Given data Start Marker

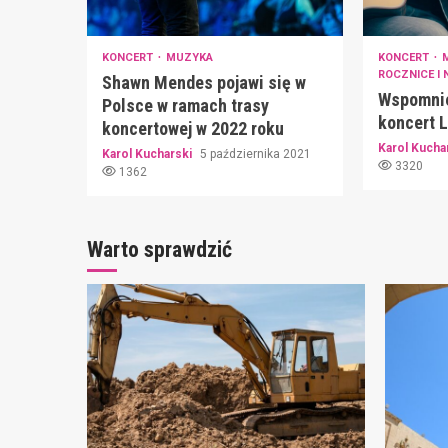
KONCERT
MUZYKA
KONCERT
ROCZNICE I 
Shawn Mendes pojawi się w
Wspomnie
Polsce w ramach trasy
koncert L
koncertowej w 2022 roku
Karol Kucha
Karol Kucharski
5 października 2021
3320
1362
Warto sprawdzić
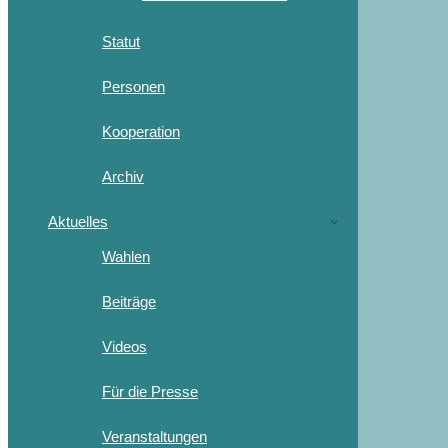
Statut
Personen
Kooperation
Archiv
Aktuelles
Wahlen
Beiträge
Videos
Für die Presse
Veranstaltungen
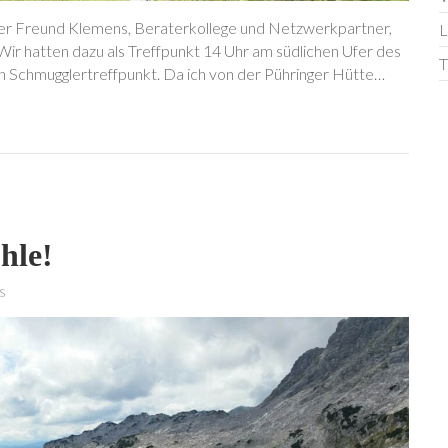
uter Freund Klemens, Beraterkollege und Netzwerkpartner,
L
Wir hatten dazu als Treffpunkt 14 Uhr am südlichen Ufer des
T
in Schmugglertreffpunkt. Da ich von der Pühringer Hütte…
hle!
s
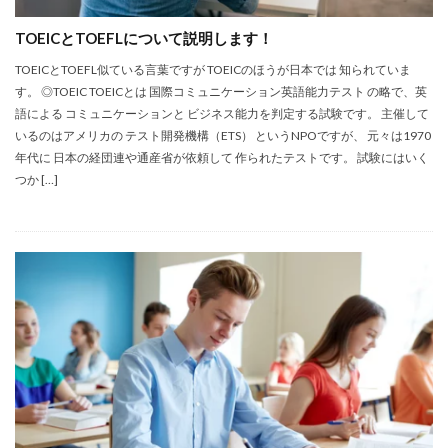
TOEICとTOEFLについて説明します！
TOEICとTOEFL似ている言葉ですが TOEICのほうが日本では 知られていま
す。 ◎TOEIC TOEICとは 国際コミュニケーション英語能力テスト の略で、英
語による コミュニケーションと ビジネス能力を判定する試験です。 主催して
いるのはアメリカの テスト開発機構（ETS） というNPOですが、 元々は1970
年代に 日本の経団連や通産省が依頼して 作られたテストです。 試験にはいく
つか […]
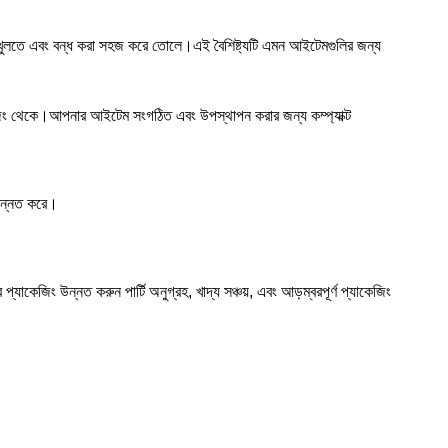
এটি খুলতে এবং বন্ধ করা সহজ করে তোলে।এই বৈশিষ্ট্যটি এমন আইটেমগুলির জন্য
যাকেজিং থেকে।আপনার আইটেম সংগঠিত এবং উপস্থাপন করার জন্য কম্প্যাক্ট
 উন্নত করে।
াকেজিং উন্নত করুন পার্টি অনুগ্রহ, খাদ্য সঞ্চয়, এবং আড়ম্বরপূর্ণ প্যাকেজিং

Given data End Marker

## Problem details
Extract the full listing exactly, with the pictures left out.

## Output for this exercise
KONCERT
MUZYKA
KONCERT
ROCZNICE I 
Shawn Mendes pojawi się w
Wspomnie
Polsce w ramach trasy
koncert L
koncertowej w 2022 roku
Karol Kucha
Karol Kucharski
5 października 2021
3320
1362
Warto sprawdzić
Statut
Personen
Kooperation
Archiv
Aktuelles
Wahlen
Beiträge
Videos
Für die Presse
Veranstaltungen
uter Freund Klemens, Beraterkollege und Netzwerkpartner,
L
Wir hatten dazu als Treffpunkt 14 Uhr am südlichen Ufer des
T
in Schmugglertreffpunkt. Da ich von der Pühringer Hütte…
hle!
s
TOEICとTOEFLについて説明します！
TOEICとTOEFL似ている言葉ですが TOEICのほうが日本では 知られていま
す。 ◎TOEIC TOEICとは 国際コミュニケーション英語能力テスト の略で、英
語による コミュニケーションと ビジネス能力を判定する試験です。 主催して
いるのはアメリカの テスト開発機構（ETS） というNPOですが、 元々は1970
年代に 日本の経団連や通産省が依頼して 作られたテストです。 試験にはいく
つか […]
এটি খুলতে এবং বন্ধ করা সহজ করে তোলে।এই বৈশিষ্ট্যটি এমন আইটেমগুলির জন্য
যাকেজিং থেকে।আপনার আইটেম সংগঠিত এবং উপস্থাপন করার জন্য কম্প্যাক্ট
 উন্নত করে।
াকেজিং উন্নত করুন পার্টি অনুগ্রহ, খাদ্য সঞ্চয়, এবং আড়ম্বরপূর্ণ প্যাকেজিং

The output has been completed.